= Sprinkler timer =

A sprinkler timer is an electrical device that is used to set an irrigation sprinkler system to come on automatically at a certain time. Irrigation timers first appeared in the early 1960s to control large-radius lawn sprinklers, which at the time usually contained their own electrically operated valve (most golf-course sprinklers still use this type of actuation). These timers were large and cumbersome with numerous mechanical parts and were usually relegated to agricultural and commercial applications.

Compact irrigation timers did not become commonplace until the 1970s when Lawn Genie introduced a mechanical timer which measured only ten by six inches and was four inches deep. This controller proved popular for many years, but was hard to reprogram and it did not operate valves in immediate succession unless each valve was set to run for an hour.

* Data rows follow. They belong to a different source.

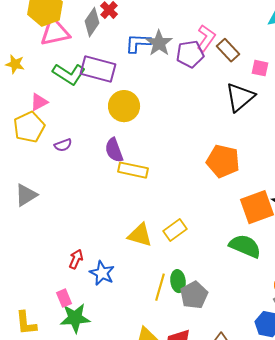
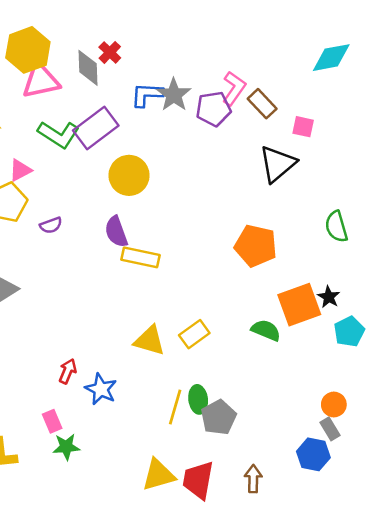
gray diamond: (92, 22) -> (88, 68), turned -36
purple rectangle: (98, 69) -> (96, 128), turned -52
green semicircle: (245, 246) -> (266, 330), moved, size x0.7
green star: (75, 318) -> (66, 447), size x0.7

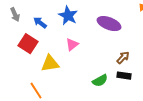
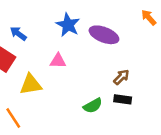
blue star: (68, 16) -> (68, 25), moved
pink triangle: (72, 45) -> (58, 61), turned 40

Rain Bird later introduced the RC-7A to their Rain Clox line, which featured an "at a glance" electromechanical programming interface that proved very easy to operate, and offered the ability to omit stations from the program sequence without creating time gaps. This timer which became standard issue in many tract homes during the 1980s and proved to be remarkably durable in its construction, with many still operating today.

Irrigation control systems almost always use 24-volt alternating current transmitted over two wires, one of which is "common" and connected to all the valves. Other, less-common systems involve fluid-filled hydraulic tubes to open or close the valves.

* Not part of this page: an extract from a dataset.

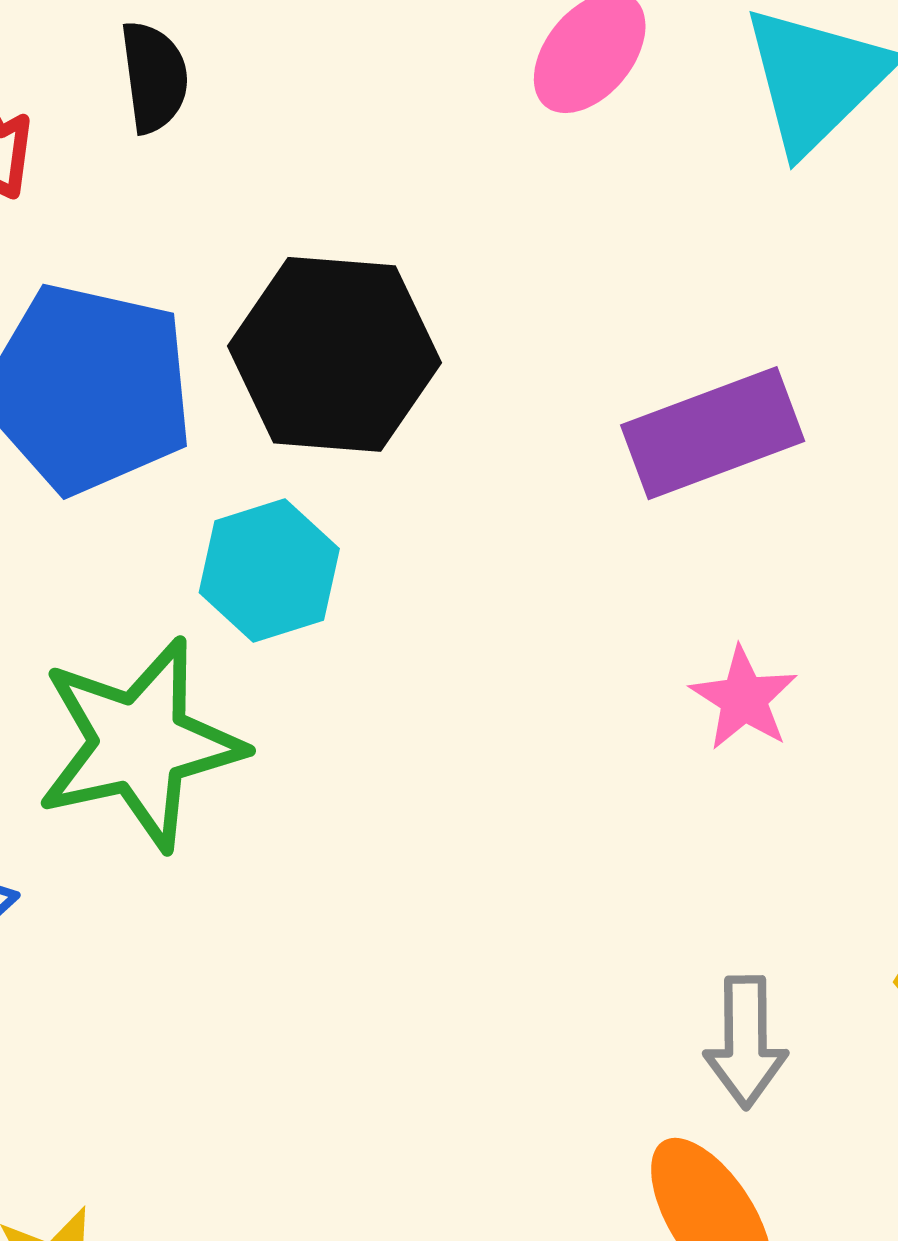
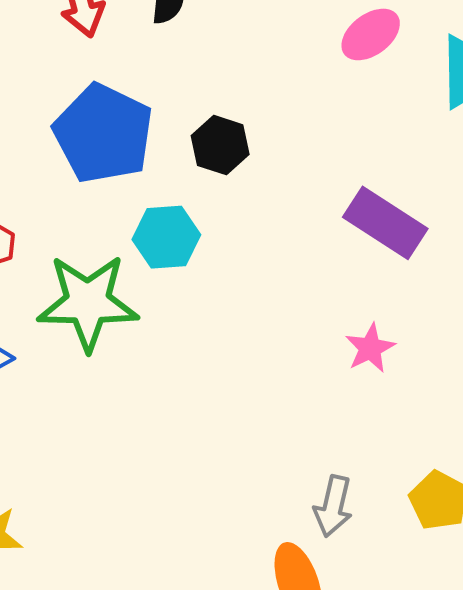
black hexagon: (334, 354) -> (220, 145), size x0.6
purple rectangle: (713, 433) -> (385, 223), turned 40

Many companies followed with similar designs, such as Rainmaster, Griswold Controls, Toro, and Irritrol.

==Development==
In the late 1980s, the irrigation company Hydro-Rain introduced the first "hybrid" controller design, called the HR-6100, which combined electronic programming with a visual programming interface involving a single selector dial. This overtook the electromechanical timers as the most common design, and today nearly all timers sold are hybrid designs.

The 1990s saw the introduction of computer-controlled "central control" systems, pioneered by Rain Bird for use on golf courses. This system was called "MaxiCom" and worked through a set of "cluster control units", each of which in turn synchronized a number of "satellite" controllers.

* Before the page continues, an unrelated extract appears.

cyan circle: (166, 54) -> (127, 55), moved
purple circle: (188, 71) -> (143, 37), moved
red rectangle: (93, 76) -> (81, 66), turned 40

As computer-controlled sprinkler timers grew in popularity and usage throughout most sprinkler systems, refinements continued to be made in timers and their functionality.

Starting in the 2010s, timers began to be integrated with a home's network and internet services. These new "smart" timers could be interfaced with on a device such as a smartphone or tablet. Some smart timers omitted any way to interface with the timer directly at all, instead opting for app interfaces. These apps communicated with the smart timers through Bluetooth or WiFi connections.